3. Wenn in der angezogenen Entscheidung, wo eine bestimmte Druckschrift in erster Instanz eine entscheidende Rolle gespielt hatte, für die Zulässigkeit der Beschwerde gefordert wurde, daß sich die Beschwerdebegründung "mit diesem Dokument im einzelnen auseinandersetzt" (Punkt 4, Zeilen 24 bis 29, a.a.O., Seite 251), so ergibt sich daraus ganz allgemein, daß sich eine für die Zulässigkeit einer Beschwerde ausreichende Begründung mit den tragenden Gründen der angefochtenen Entscheidung auseinandersetzen muß. Dabei kommt es nicht darauf an, ob die vorgetragenen Argumente auch tatsächlich durchgreifen, d.h. die angestrebte Rechtsfolge herbeizuführen vermögen; wohl aber darauf, daß Umstände dargetan werden, die die vertretene Auffassung stützen und ihrer Natur nach grundsätzlich dafür in Frage kommen, die vorinstanzlichen Entscheidungsgründe zu erschüttern.
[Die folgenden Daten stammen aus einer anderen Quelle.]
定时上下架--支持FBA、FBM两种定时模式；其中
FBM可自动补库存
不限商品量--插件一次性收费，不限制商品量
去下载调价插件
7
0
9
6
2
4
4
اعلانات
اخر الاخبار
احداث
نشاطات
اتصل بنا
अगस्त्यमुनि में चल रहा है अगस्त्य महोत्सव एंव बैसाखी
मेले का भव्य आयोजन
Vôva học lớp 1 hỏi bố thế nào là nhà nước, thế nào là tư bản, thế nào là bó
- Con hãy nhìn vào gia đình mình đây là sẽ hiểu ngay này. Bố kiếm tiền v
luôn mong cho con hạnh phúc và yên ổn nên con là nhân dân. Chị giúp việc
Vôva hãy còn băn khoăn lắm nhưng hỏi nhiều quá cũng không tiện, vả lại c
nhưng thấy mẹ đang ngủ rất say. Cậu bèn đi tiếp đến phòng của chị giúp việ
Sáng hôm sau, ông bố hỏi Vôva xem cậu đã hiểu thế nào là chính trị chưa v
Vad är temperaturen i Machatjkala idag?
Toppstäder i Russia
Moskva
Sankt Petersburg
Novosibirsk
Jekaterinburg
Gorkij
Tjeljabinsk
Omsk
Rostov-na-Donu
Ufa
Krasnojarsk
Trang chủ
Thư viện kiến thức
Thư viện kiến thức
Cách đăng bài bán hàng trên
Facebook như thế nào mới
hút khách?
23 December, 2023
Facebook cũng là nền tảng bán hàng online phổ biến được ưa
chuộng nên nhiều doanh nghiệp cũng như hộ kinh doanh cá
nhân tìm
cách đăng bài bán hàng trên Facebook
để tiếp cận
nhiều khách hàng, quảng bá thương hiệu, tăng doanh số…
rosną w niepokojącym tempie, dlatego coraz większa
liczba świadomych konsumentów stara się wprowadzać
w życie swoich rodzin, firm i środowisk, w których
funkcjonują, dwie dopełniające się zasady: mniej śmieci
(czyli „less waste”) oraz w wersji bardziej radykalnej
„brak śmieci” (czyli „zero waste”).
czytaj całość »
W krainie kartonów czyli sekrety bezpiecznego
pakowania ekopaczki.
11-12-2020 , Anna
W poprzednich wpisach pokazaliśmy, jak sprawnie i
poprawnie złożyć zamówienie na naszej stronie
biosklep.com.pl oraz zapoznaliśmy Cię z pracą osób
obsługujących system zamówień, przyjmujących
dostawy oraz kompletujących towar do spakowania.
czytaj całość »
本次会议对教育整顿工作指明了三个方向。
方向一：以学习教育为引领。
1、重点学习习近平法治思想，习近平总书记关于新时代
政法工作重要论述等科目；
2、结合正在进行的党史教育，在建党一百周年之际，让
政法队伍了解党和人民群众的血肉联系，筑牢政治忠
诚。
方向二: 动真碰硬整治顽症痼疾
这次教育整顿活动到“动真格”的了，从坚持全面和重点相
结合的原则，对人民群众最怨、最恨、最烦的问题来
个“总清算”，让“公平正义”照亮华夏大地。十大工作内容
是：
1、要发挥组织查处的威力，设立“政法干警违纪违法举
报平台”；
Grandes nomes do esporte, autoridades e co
4. Im vorliegenden Fall hat die Vorinstanz die Verwerfung des Einspruchs II als unzulässig damit begründet, daß Angaben, die nach ihrer Meinung innerhalb der neunmonatigen Einspruchsfrist hätten erbracht werden müssen, damals unter blieben waren. Damit ist gegenüber der Beschwerdeführerin keine Entscheidung in der Sache, d.h. über die Rechtsbeständigkeit des Patents, ergangen; die angegriffene Entscheidung beschränkt sich vielmehr auf die Verfahrensfrage der Zulässigkeit des Einspruches. Die Beschwerdeführerin hat nun zwar im Rahmen ihrer Beschwerdebegründung durch Vorlage neuen Beweismaterials das nach Ansicht der Vorinstanz Versäumte möglicherweise nachgeholt; sie hat jedoch nicht einmal behauptet, geschweige denn zu begründen versucht, sie habe das, was von ihr innerhalb der neunmonatigen Einspruchsfrist zurecht gefordert werden konnte, auch tatsächlich getan; ihr Einspruch sei daher zulässig gewesen und folglich zu Unrecht als unzulässig verworfen worden. Mit anderen Worten hat sich die Beschwerdeführerin auf fehlende Patentfähigkeit des Patentgegenstandes berufen und es unterlassen, den tragenden Grund der angefochtenen Entscheidung, nämlich das behauptete Fehlen einer ausreichenden Einspruchsbegründung, anzugreifen. Ein solcher Angriff ist in der Beschwerdebegründung weder ausdrücklich enthalten, noch können die dortigen Ausführungen der Beschwerdeführerin in diese Richtung gedeutet werden. Sie hat ihre Beschwerde somit nicht im Sinne von Art. 108, Satz 3, begründet; denn ist ein Einspruch wegen ungenügender Begründung als unzulässig verworfen worden und setzt sich die Beschwerdebegründung allein mit der Patentierbarkeit auseinander, ohne die Zulässigkeit des Einspruches darzulegen, so ist die Beschwerde mangels ausreichender Begründung unzulässig.
5. Mangels einer zulässigen Beschwerde kann weder geprüft werden, ob die Einspruchsabteilung die Frage der Zulässigkeit des Einspruches zutreffend beurteilt hat, noch ist zu untersuchen, ob die nunmehr vorgebrachten Einspruchsgründe der Aufrechterhaltung des Patents entgegenstünden.
ENTSCHEIDUNGSFORMEL
Aus diesen Gründen wird entschieden:
Die Beschwerde wird als unzulässig verworfen.